What is the magnitude of the charge inside the box?

What i have: (22.7)*(8.85^-12)*(.0381^2)^2


2.

Suppose a large charged conducting plate with a surface charge density σ = +4.43 μC/m2 is located 5.0 cm from a drop of water. Suppose we consider a molecule of water for which the 2 H atoms (orange) and the O atom (blue) are co-planar with the electric field, and the angle θ between the direction of the point charges and one of the H atoms is 35.0 degrees, as shown. What is the magnitude of the torque on the water molecule?

What i have: ( σ / ε ) * (6.2E-30) * (sin 105/2+θ)


I have tried these about a hundred times and still can't get the answers. Any help would be amazing.

 

[StatusX]

1.

Let us assume that the Cassini-Huygens probe which landed on the Saturn's moon Titan on January 14, 2005 reported that it found a cubical box with a side of l=3.81 cm. Scientists in the flight center suspect that there may be electric charge inside the box and order the probe to measure the component of the electric field perpendicular to each side of the box before an attempt to open the box. The probe reports back that for four sides of the box the perpendicular component of the electric field is below the sensitivity of instruments and can be safely assumed to be zero, however, on the two opposite sides the probe measures a nearly uniform, inward-oriented, perpendicular component of the field with the magnitude of 22.7 N/C. It is your job to calculate the charge inside the box. You know that if the charge inside is negative and larger than 0.64 pC the discharge will most likely destroy the communication module of the probe and years of work and efforts may be lost. On the other hand, the box may contain the unprecedented information regarding inteligent life in our solar system.

What is the magnitude of the charge inside the box?

What i have: (22.7)*(8.85^-12)*(.0381^2)^2

I think that last square should be replaced by a factor of two, but besides that it looks ok.

2.

Suppose a large charged conducting plate with a surface charge density σ = +4.43 μC/m2 is located 5.0 cm from a drop of water. Suppose we consider a molecule of water for which the 2 H atoms (orange) and the O atom (blue) are co-planar with the electric field, and the angle θ between the direction of the point charges and one of the H atoms is 35.0 degrees, as shown. What is the magnitude of the torque on the water molecule?

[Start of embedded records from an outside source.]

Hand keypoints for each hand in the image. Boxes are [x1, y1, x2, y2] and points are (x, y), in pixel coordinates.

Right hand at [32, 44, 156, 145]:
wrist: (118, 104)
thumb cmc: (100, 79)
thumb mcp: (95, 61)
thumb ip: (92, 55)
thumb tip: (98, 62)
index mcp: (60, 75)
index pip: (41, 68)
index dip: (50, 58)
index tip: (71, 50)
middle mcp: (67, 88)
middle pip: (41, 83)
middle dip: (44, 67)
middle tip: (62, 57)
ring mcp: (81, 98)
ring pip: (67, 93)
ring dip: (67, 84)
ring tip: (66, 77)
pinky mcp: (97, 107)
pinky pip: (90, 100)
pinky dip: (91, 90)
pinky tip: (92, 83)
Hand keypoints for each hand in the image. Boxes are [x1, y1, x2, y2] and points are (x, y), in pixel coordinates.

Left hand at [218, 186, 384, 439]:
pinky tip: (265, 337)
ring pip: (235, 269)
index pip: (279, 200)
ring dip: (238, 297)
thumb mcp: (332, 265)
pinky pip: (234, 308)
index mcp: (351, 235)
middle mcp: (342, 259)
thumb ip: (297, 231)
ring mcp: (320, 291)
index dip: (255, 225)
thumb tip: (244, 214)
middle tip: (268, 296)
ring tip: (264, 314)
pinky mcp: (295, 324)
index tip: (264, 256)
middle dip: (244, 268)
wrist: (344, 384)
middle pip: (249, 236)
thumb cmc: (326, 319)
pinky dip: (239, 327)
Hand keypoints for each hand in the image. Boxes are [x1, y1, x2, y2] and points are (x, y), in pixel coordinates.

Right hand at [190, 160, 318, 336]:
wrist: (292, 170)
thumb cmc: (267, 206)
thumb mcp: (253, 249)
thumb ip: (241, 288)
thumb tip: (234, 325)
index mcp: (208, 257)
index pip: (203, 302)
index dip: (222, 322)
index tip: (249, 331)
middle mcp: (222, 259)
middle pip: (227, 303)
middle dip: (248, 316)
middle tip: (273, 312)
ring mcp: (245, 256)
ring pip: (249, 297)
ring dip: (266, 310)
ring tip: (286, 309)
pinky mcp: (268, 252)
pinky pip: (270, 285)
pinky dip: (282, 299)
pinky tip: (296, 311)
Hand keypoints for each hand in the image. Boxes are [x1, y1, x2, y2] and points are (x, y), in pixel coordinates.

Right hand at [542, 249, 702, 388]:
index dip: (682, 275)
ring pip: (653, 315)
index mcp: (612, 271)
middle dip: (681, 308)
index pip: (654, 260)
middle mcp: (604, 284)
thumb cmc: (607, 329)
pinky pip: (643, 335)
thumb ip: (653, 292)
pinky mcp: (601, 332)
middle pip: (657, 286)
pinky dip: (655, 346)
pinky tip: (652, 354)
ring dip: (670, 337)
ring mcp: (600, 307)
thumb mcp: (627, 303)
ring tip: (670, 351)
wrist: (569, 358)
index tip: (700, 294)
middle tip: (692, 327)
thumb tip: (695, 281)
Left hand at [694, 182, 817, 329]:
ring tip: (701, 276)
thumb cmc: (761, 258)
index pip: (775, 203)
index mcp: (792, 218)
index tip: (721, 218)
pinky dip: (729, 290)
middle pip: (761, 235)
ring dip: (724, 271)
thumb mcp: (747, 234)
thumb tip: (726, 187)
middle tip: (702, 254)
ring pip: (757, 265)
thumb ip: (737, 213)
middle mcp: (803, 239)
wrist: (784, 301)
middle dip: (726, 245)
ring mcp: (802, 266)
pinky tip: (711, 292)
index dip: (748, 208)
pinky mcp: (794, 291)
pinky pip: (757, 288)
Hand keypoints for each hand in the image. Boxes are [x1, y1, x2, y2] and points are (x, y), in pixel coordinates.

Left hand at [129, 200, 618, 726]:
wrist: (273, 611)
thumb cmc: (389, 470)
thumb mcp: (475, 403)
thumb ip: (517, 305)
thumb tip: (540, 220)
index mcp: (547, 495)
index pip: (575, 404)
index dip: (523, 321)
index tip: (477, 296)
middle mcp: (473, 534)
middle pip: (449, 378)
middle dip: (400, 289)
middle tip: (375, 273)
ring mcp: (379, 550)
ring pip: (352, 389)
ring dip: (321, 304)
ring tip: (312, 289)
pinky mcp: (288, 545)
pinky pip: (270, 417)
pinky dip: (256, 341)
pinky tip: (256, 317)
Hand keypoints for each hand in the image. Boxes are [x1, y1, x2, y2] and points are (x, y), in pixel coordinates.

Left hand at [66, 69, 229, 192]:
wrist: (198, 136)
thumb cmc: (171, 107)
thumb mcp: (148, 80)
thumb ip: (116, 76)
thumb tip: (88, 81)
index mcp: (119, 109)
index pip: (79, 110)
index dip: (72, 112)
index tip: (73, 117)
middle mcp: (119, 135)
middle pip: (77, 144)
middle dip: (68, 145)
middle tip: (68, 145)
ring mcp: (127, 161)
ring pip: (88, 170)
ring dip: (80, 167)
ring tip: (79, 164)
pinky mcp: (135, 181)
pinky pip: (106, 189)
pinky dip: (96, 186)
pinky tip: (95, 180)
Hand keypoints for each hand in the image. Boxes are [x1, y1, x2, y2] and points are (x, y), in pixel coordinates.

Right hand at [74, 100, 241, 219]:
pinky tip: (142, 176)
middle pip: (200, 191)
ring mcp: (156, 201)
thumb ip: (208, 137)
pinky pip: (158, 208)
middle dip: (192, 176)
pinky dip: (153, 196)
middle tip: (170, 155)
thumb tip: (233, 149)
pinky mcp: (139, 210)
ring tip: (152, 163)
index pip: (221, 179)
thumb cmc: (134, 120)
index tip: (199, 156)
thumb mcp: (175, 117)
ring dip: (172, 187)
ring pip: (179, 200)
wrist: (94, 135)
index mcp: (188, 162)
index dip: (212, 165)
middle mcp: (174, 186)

What i have: ( σ / ε ) * (6.2E-30) * (sin 105/2+θ)

I don't think you've given enough information here. I'm sure the model of the water molecule you're given is greatly simplified, so you'll have to describe it more carefully.

 

[wais]

1. To calculate the charge inside the box, we can use the formula for electric field: E = kq/r^2, where E is the electric field, k is the Coulomb's constant (8.99 x 10^9 Nm^2/C^2), q is the charge, and r is the distance from the charge.

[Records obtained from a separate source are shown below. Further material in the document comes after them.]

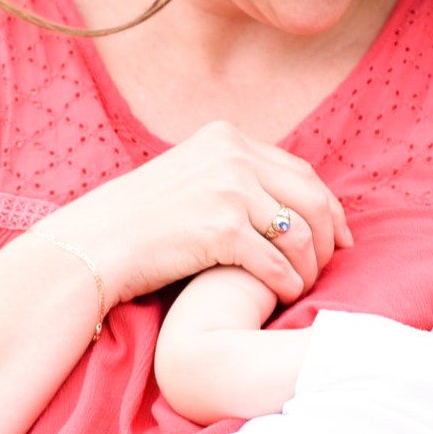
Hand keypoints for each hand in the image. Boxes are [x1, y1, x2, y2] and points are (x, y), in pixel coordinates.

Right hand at [32, 121, 350, 303]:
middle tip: (334, 263)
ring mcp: (227, 189)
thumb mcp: (188, 177)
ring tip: (305, 285)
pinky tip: (284, 295)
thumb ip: (232, 176)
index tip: (338, 234)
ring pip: (300, 232)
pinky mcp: (221, 228)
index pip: (299, 169)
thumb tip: (287, 201)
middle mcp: (231, 155)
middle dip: (329, 235)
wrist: (94, 243)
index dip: (327, 204)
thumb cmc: (138, 221)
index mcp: (225, 138)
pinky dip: (287, 283)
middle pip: (311, 196)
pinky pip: (276, 262)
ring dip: (310, 265)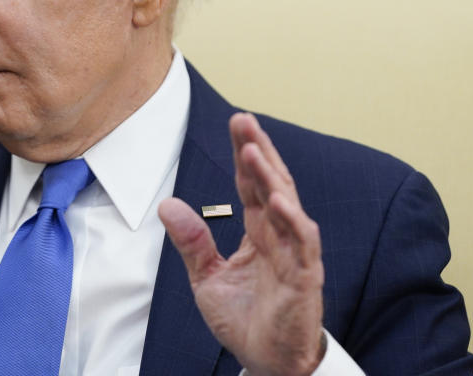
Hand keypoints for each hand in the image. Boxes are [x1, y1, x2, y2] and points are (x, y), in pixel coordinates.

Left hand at [158, 113, 324, 375]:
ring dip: (271, 178)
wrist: (265, 364)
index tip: (237, 123)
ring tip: (253, 151)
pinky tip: (277, 200)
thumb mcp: (206, 277)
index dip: (245, 154)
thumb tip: (167, 205)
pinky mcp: (304, 279)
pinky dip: (292, 221)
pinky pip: (302, 245)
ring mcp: (295, 256)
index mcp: (258, 234)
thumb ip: (192, 241)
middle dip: (259, 151)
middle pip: (272, 184)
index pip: (252, 185)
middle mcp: (279, 238)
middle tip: (244, 120)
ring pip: (287, 207)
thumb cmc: (244, 321)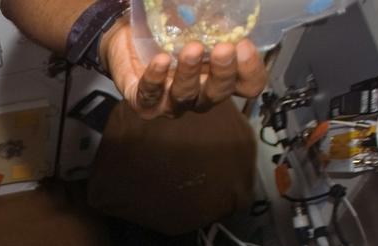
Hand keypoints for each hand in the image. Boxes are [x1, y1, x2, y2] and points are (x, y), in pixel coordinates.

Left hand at [101, 19, 265, 118]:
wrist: (127, 38)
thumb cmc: (169, 30)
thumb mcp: (196, 22)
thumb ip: (214, 20)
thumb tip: (226, 10)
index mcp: (219, 76)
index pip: (248, 85)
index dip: (251, 71)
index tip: (244, 45)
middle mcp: (199, 94)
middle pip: (218, 93)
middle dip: (223, 73)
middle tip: (223, 49)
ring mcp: (171, 103)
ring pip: (185, 96)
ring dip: (190, 73)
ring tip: (191, 49)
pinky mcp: (144, 103)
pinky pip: (150, 95)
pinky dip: (156, 78)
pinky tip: (161, 60)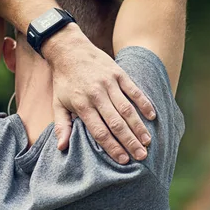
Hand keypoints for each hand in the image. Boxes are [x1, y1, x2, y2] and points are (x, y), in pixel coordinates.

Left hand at [48, 25, 156, 163]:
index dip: (112, 147)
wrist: (69, 49)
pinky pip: (134, 90)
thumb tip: (62, 147)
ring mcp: (109, 83)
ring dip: (138, 126)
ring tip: (147, 142)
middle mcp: (97, 94)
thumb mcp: (57, 103)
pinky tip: (152, 116)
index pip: (99, 131)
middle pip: (116, 123)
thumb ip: (62, 126)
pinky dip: (144, 103)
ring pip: (127, 109)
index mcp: (82, 105)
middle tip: (141, 156)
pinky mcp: (118, 73)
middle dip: (130, 141)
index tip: (123, 160)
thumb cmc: (64, 80)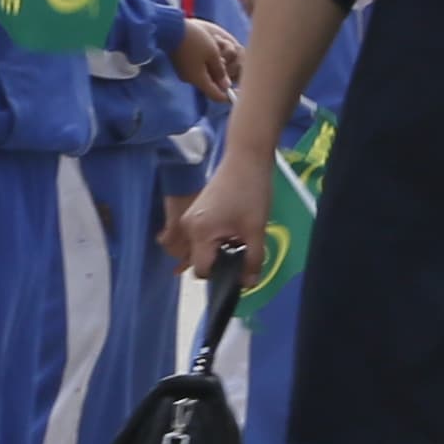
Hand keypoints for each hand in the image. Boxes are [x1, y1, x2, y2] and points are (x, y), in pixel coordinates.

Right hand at [163, 152, 273, 283]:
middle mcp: (187, 227)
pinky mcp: (196, 213)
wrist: (246, 158)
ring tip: (240, 238)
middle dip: (221, 262)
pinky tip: (233, 234)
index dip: (222, 275)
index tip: (240, 267)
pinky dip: (216, 240)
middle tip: (244, 251)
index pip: (202, 270)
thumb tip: (248, 284)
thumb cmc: (251, 192)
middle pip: (200, 260)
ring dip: (219, 251)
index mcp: (199, 233)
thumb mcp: (256, 230)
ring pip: (201, 249)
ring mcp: (189, 219)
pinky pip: (202, 237)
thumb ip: (252, 260)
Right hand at [180, 25, 243, 106]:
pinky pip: (198, 69)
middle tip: (227, 60)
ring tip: (218, 48)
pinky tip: (210, 48)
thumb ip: (220, 71)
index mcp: (198, 79)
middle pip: (212, 85)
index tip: (238, 91)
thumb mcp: (213, 54)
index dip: (228, 96)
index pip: (216, 96)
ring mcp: (185, 73)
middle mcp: (190, 79)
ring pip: (206, 75)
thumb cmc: (195, 40)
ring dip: (215, 66)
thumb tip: (226, 86)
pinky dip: (207, 62)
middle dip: (222, 75)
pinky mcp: (182, 65)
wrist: (171, 28)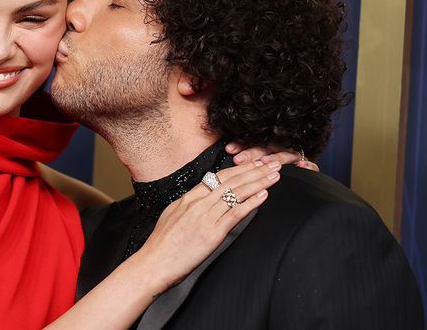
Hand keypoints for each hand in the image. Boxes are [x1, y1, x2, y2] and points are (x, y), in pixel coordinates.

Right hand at [133, 160, 280, 292]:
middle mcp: (198, 203)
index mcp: (188, 199)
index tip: (252, 163)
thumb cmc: (161, 246)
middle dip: (254, 170)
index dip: (238, 168)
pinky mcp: (212, 233)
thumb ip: (187, 207)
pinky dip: (251, 202)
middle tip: (270, 163)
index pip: (217, 177)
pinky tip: (263, 195)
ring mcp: (205, 216)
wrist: (153, 264)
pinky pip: (235, 213)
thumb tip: (198, 202)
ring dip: (258, 182)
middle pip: (230, 180)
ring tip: (273, 175)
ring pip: (236, 193)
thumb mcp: (171, 217)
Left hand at [225, 142, 319, 171]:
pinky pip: (310, 164)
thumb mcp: (257, 165)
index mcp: (265, 150)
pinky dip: (307, 165)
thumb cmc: (272, 170)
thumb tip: (224, 168)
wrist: (301, 169)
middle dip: (253, 153)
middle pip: (266, 149)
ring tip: (266, 161)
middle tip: (240, 159)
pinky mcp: (308, 165)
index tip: (229, 149)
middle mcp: (279, 151)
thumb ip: (243, 166)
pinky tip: (301, 166)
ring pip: (285, 154)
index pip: (252, 145)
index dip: (241, 146)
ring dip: (275, 157)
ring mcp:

Since we know the electric field (22.7 N/C) and the distance (l/2 = 1.905 cm) for one of the sides, we can rearrange the formula to solve for q:

q = Er^2/k = (22.7 N/C) * (0.01905 m)^2 / (8.99 x 10^9 Nm^2/C^2) = 9.59 x 10^-9 C

Therefore, the magnitude of the charge inside the box is 9.59 nanocoulombs.

2. To calculate the torque on the water molecule, we can use the formula for torque: τ = rFsinθ, where τ is the torque, r is the distance from the axis of rotation (in this case, the distance between the H atom and the O atom), F is the force, and θ is the angle between the force and the lever arm.

In this case, the force is the electric field acting on the molecule, and the lever arm is the distance between the molecule and the conducting plate (5.0 cm). So we can rewrite the formula as:

τ = (5.0 cm) * (Fsinθ) = (5.0 cm) * (σ/ε) * (sinθ) = (5.0 cm) * (4.43 x 10^-6 C/m^2) * (sin35.0°) = 1.06 x 10^-9 Nm

Therefore, the magnitude of the torque on the water molecule is 1.06 nanonewton meters.